We're watching the end of law.  What trump likes is legal.  What he doesn't illegal.  If the federal govt won't prosecute you, one of these law firms that's toadying up to him will.  They don't need to win, just destroy people they take a dislike to.  There's plenty of ways to legally destroy someone's life without winning in court or deporting them to a gulag.  

I didn't mean to say last week that people that are carrying on don't hear the klaxon.  Just that I don't understand how they're carrying on.  I feel stuck.  Unable to move.  And yet, I carry on.  I am surprised by that every day.

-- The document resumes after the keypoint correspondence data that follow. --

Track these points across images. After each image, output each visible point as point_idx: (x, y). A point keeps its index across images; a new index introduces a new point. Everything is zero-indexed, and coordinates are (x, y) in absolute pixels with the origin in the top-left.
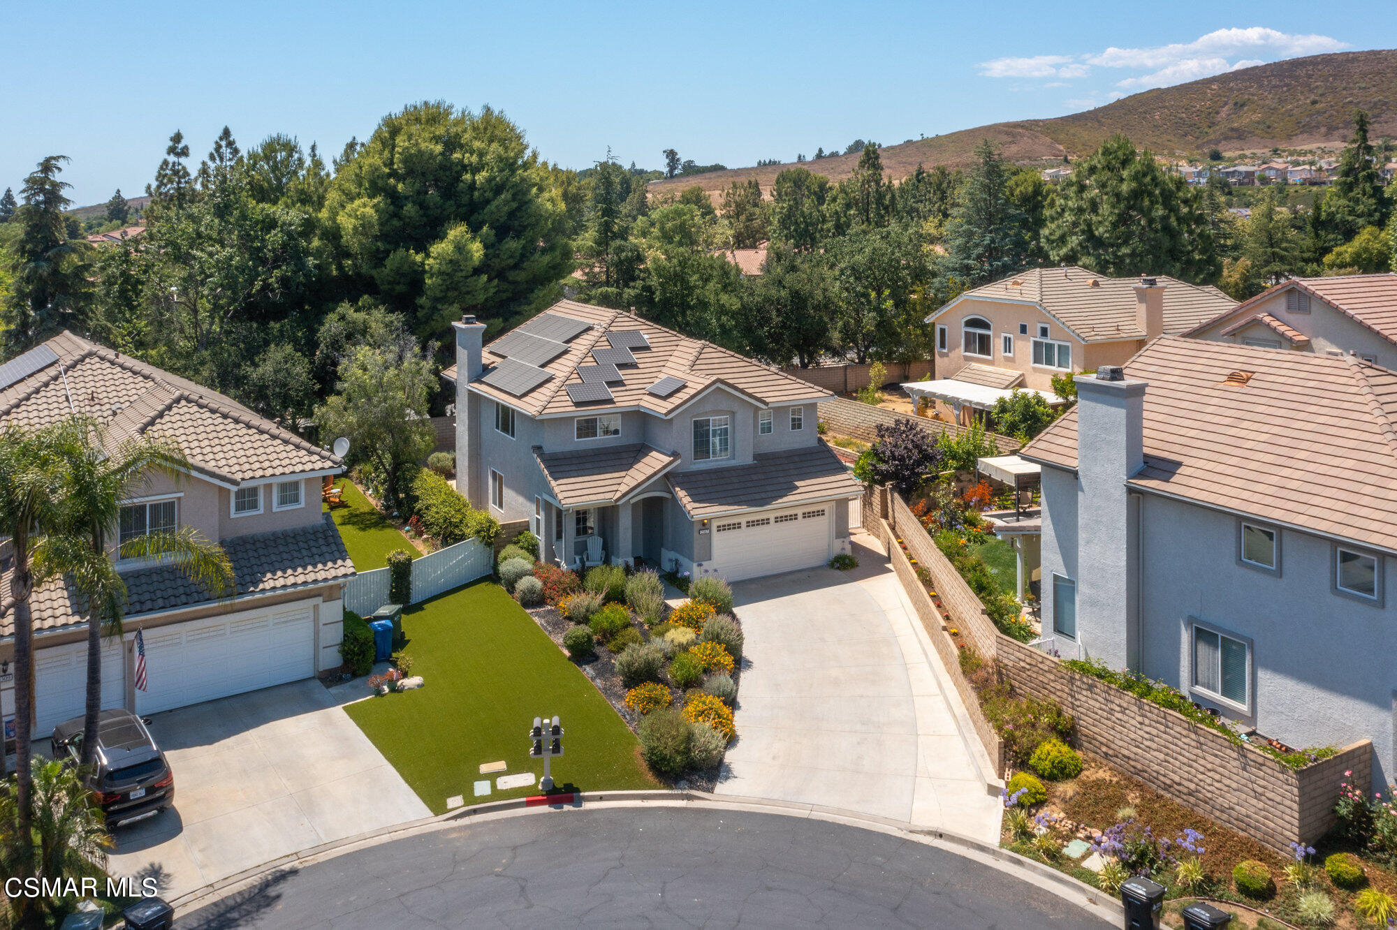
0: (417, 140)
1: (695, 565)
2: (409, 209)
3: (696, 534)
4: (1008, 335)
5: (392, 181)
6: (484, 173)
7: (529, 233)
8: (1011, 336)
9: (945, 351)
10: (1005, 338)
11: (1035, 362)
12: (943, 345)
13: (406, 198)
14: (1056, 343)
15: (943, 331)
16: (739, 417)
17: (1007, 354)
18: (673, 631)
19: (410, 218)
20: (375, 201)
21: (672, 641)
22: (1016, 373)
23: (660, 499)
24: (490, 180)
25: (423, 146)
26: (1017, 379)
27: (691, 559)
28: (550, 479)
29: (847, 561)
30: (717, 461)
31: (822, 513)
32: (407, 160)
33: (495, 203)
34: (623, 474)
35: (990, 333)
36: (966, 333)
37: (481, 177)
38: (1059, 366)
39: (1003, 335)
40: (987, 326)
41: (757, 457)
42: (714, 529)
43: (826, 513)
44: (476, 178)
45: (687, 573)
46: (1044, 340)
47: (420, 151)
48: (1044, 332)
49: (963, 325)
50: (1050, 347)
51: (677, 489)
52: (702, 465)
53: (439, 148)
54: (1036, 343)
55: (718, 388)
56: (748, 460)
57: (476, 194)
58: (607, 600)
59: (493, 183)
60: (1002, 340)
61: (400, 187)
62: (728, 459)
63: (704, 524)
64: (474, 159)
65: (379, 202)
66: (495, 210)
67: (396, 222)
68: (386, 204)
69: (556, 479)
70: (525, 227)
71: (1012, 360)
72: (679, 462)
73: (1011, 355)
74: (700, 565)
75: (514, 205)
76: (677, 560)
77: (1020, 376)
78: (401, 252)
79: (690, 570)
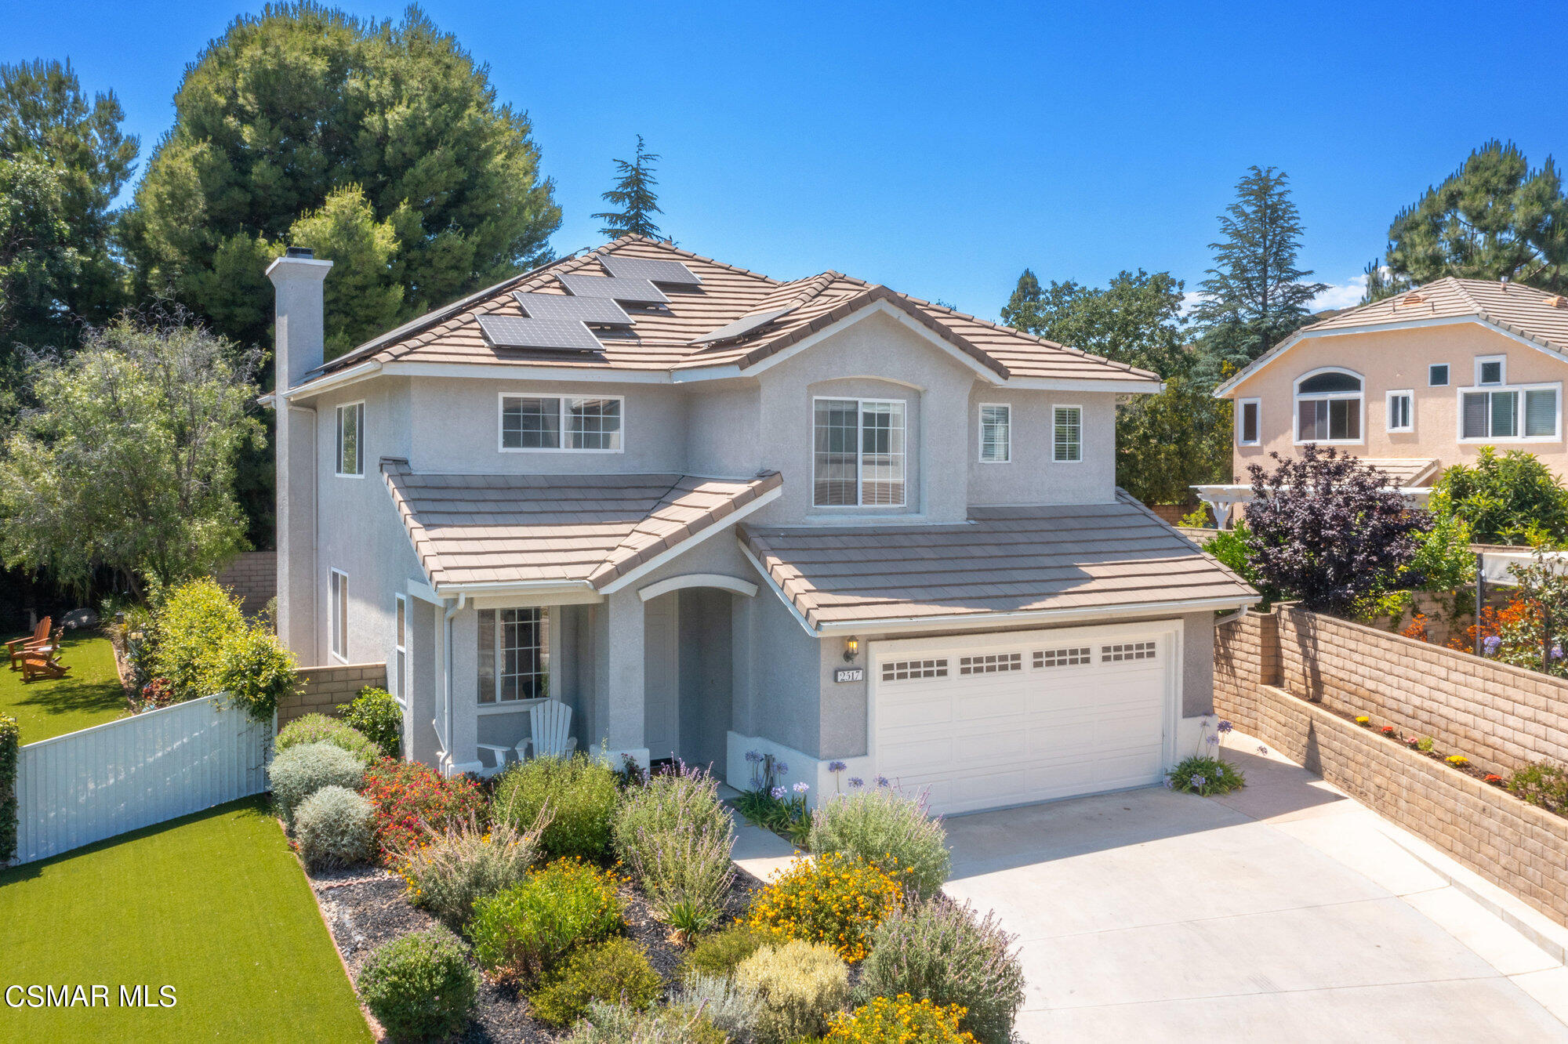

Carry on.  That's all the encouragement I have for this week.  Carry on and survive and find joy in every day.  Because every day that we survive means there's a possibility for a better day in the future.  It's only when we give up that we're defeated.

Lane

4 comments:

Anonymous said...

Very good post. Thanks for sharing. Mary

Anonymous said...

Thank you for your comments. It’s just what I needed to read today and makes so much sense. They do want to destroy if they can’t have it. So sad. But I’ll remember “carry on” because what else can we do. Look for the beauty around us whether a sunrise, a flower or a smile. Then carry on. Thank you. Enjoy your week.

Anonymous said...

Lane, give yourself some grace. The first anniversary of your mom’s death just occurred, and it won’t affect you for only one day. Add to that the destruction of our democracy—it’s a lot to process. I’ve begun attending protests, and it feels empowering. Another big nationwide protest this Saturday, sponsored by 50501. It’s better than just wringing our hands.

Michael said...

Lane - I read a lot of the daily posts that come from Daily Stoic and the 'drip drip drip' of advice over recent years has helped me become more resiliant. As you say, we have to carry on, stick to our core values and be the kind of people we want to see in the world. Not easy - but essential nevertheless.
Megan
Sydney, Australia (using my husband's computer, which is why I'm listed as Michael!)